Reproduce all entries precisely as they are written.
____
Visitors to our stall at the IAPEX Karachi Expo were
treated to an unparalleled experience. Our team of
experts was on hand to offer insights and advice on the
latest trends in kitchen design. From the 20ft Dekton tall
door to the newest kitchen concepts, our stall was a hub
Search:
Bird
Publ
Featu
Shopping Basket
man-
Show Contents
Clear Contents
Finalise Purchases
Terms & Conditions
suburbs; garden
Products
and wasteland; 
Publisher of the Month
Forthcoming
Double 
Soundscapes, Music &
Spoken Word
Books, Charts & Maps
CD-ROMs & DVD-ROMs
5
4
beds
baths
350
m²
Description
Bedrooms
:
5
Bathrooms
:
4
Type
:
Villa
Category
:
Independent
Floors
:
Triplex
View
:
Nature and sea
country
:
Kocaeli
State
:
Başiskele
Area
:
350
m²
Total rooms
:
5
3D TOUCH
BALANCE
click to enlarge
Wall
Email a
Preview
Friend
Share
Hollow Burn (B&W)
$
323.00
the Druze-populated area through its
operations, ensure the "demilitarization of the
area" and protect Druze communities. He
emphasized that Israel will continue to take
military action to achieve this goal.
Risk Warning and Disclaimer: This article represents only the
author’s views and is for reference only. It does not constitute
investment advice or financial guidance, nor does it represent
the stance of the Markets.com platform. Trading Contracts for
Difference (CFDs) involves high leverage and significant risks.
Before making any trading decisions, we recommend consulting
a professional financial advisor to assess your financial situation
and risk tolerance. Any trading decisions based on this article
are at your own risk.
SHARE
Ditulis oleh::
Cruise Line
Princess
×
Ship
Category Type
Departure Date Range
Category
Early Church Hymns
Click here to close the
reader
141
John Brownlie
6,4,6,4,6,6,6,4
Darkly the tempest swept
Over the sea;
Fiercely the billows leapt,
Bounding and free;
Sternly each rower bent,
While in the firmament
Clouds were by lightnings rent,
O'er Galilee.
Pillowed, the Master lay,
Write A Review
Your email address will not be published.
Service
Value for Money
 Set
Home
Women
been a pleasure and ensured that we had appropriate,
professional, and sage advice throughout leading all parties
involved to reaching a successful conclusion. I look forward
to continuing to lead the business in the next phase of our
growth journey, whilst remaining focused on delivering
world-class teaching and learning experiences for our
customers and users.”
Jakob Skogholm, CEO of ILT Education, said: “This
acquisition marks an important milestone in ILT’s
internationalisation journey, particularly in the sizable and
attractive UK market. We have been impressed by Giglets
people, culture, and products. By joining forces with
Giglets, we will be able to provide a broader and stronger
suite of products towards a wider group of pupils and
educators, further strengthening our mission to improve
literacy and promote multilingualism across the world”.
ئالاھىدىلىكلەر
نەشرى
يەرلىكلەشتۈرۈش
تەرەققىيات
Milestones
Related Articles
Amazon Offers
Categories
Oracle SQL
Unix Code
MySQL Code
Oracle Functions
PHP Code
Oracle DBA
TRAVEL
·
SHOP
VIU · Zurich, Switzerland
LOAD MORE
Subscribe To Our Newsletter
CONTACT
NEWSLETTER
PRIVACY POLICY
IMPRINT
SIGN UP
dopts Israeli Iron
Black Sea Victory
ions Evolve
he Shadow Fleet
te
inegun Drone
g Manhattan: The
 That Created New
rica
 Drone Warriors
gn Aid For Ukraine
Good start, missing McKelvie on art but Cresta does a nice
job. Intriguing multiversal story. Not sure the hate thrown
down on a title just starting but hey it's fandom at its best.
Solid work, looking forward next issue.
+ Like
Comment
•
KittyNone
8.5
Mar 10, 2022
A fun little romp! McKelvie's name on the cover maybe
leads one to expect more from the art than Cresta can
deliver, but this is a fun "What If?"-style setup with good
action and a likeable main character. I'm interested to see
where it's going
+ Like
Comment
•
____
*Solved problem*:
Visitors to our stall at the IAPEX Karachi Expo were
treated to an unparalleled experience. Our team of
experts was on hand to offer insights and advice on the
latest trends in kitchen design. From the 20ft Dekton tall
door to the newest kitchen concepts, our stall was a hub
Search:
Bird
Publ
Featu
Shopping Basket
man-
Show Contents
Clear Contents
Finalise Purchases
Terms & Conditions
suburbs; garden
Products
and wasteland; 
Publisher of the Month
Forthcoming
Double 
Soundscapes, Music &
Spoken Word
Books, Charts & Maps
CD-ROMs & DVD-ROMs
5
4
beds
baths
350
m²
Description
Bedrooms
:
5
Bathrooms
:
4
Type
:
Villa
Category
:
Independent
Floors
:
Triplex
View
:
Nature and sea
country
:
Kocaeli
State
:
Başiskele
Area
:
350
m²
Total rooms
:
5
3D TOUCH
BALANCE
click to enlarge
Wall
Email a
Preview
Friend
Share
Hollow Burn (B&W)
$
323.00
the Druze-populated area through its
operations, ensure the "demilitarization of the
area" and protect Druze communities. He
emphasized that Israel will continue to take
military action to achieve this goal.
Risk Warning and Disclaimer: This article represents only the
author’s views and is for reference only. It does not constitute
investment advice or financial guidance, nor does it represent
the stance of the Markets.com platform. Trading Contracts for
Difference (CFDs) involves high leverage and significant risks.
Before making any trading decisions, we recommend consulting
a professional financial advisor to assess your financial situation
and risk tolerance. Any trading decisions based on this article
are at your own risk.
SHARE
Ditulis oleh::
Cruise Line
Princess
×
Ship
Category Type
Departure Date Range
Category
Early Church Hymns
Click here to close the
reader
141
John Brownlie
6,4,6,4,6,6,6,4
Darkly the tempest swept
Over the sea;
Fiercely the billows leapt,
Bounding and free;
Sternly each rower bent,
While in the firmament
Clouds were by lightnings rent,
O'er Galilee.
Pillowed, the Master lay,
Write A Review
Your email address will not be published.
Service
Value for Money
 Set
Home
Women
been a pleasure and ensured that we had appropriate,
professional, and sage advice throughout leading all parties
involved to reaching a successful conclusion. I look forward
to continuing to lead the business in the next phase of our
growth journey, whilst remaining focused on delivering
world-class teaching and learning experiences for our
customers and users.”
Jakob Skogholm, CEO of ILT Education, said: “This
acquisition marks an important milestone in ILT’s
internationalisation journey, particularly in the sizable and
attractive UK market. We have been impressed by Giglets
people, culture, and products. By joining forces with
Giglets, we will be able to provide a broader and stronger
suite of products towards a wider group of pupils and
educators, further strengthening our mission to improve
literacy and promote multilingualism across the world”.
ئالاھىدىلىكلەر
نەشرى
يەرلىكلەشتۈرۈش
تەرەققىيات
Milestones
Related Articles
Amazon Offers
Categories
Oracle SQL
Unix Code
MySQL Code
Oracle Functions
PHP Code
Oracle DBA
TRAVEL
·
SHOP
VIU · Zurich, Switzerland
LOAD MORE
Subscribe To Our Newsletter
CONTACT
NEWSLETTER
PRIVACY POLICY
IMPRINT
SIGN UP
dopts Israeli Iron
Black Sea Victory
ions Evolve
he Shadow Fleet
te
inegun Drone
g Manhattan: The
 That Created New
rica
 Drone Warriors
gn Aid For Ukraine
Good start, missing McKelvie on art but Cresta does a nice
job. Intriguing multiversal story. Not sure the hate thrown
down on a title just starting but hey it's fandom at its best.
Solid work, looking forward next issue.
+ Like
Comment
•
KittyNone
8.5
Mar 10, 2022
A fun little romp! McKelvie's name on the cover maybe
leads one to expect more from the art than Cresta can
deliver, but this is a fun "What If?"-style setup with good
action and a likeable main character. I'm interested to see
where it's going
+ Like
Comment
•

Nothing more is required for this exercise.